Elles sont multiples. Institutionnelles, bien sûr, mais surtout politiques. L’Union africaine reflète les contradictions de ses États membres : souverainetés jalouses, visions divergentes, dépendances extérieures.
Le rapport de force mondial reste défavorable, mais l’obstacle principal demeure l’absence d’une vision stratégique commune pleinement assumée.
▌ Quel regard portez-vous sur les tensions actuelles entre l’Iran, Israël et les États-Unis, et comment analysez-vous leurs répercussions sur les équilibres géopolitiques régionaux et mondiaux ?
Ces tensions révèlent un Moyen-Orient sans architecture de sécurité stable.

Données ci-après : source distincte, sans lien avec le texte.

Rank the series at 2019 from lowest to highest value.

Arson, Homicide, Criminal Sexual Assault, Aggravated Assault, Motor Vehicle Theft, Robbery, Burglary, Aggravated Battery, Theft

Chacun agit par dissuasion, par peur ou par démonstration de force. Le risque n’est pas seulement régional : il est systémique, car ces rivalités s’inscrivent dans un monde déjà fragmenté et polarisé.
▌ Certains observateurs estiment que l’acquisition de l’arme nucléaire par l’Iran pourrait modifier le rapport de force au Moyen-Orient et dissuader certaines actions perçues comme provocatrices de la part d’Israël. D’autres redoutent au contraire une escalade incontrôlable. Selon vous, l’hypothèse d’un Iran nucléaire relèverait-elle de la dissuasion ou de l’instabilité ?

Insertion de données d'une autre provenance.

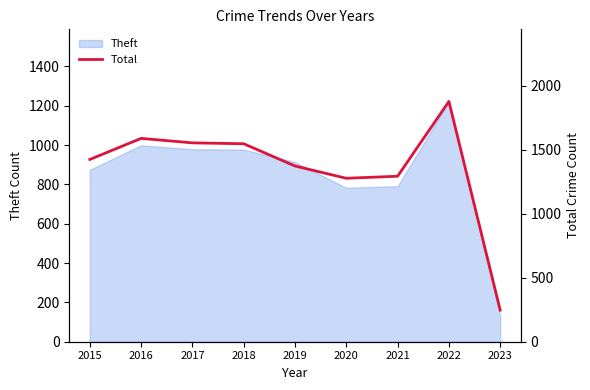

Reading right to left, what are all the values shown in this chart?

247	1879	1294	1278	1374	1548	1555	1590	1425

Les deux logiques coexistent. La dissuasion peut stabiliser à court terme, mais dans un environnement aussi inflammable, elle accroît aussi le risque d’erreur, de surenchère ou de conflit indirect. Le nucléaire ne règle rien : il fige les tensions au lieu de les résoudre.
▌ Un message personnel à la jeunesse et aux décideurs africains face aux bouleversements du monde contemporain ?
À la jeunesse : ne laissez personne penser à votre place. Le monde qui vient aura besoin de votre lucidité autant que de votre audace.
Aux décideurs : l’histoire ne pardonne pas l’absence de vision. L’Afrique ne doit plus être seulement un espace stratégique pour les autres, mais un sujet géopolitique pleinement conscient de lui-même.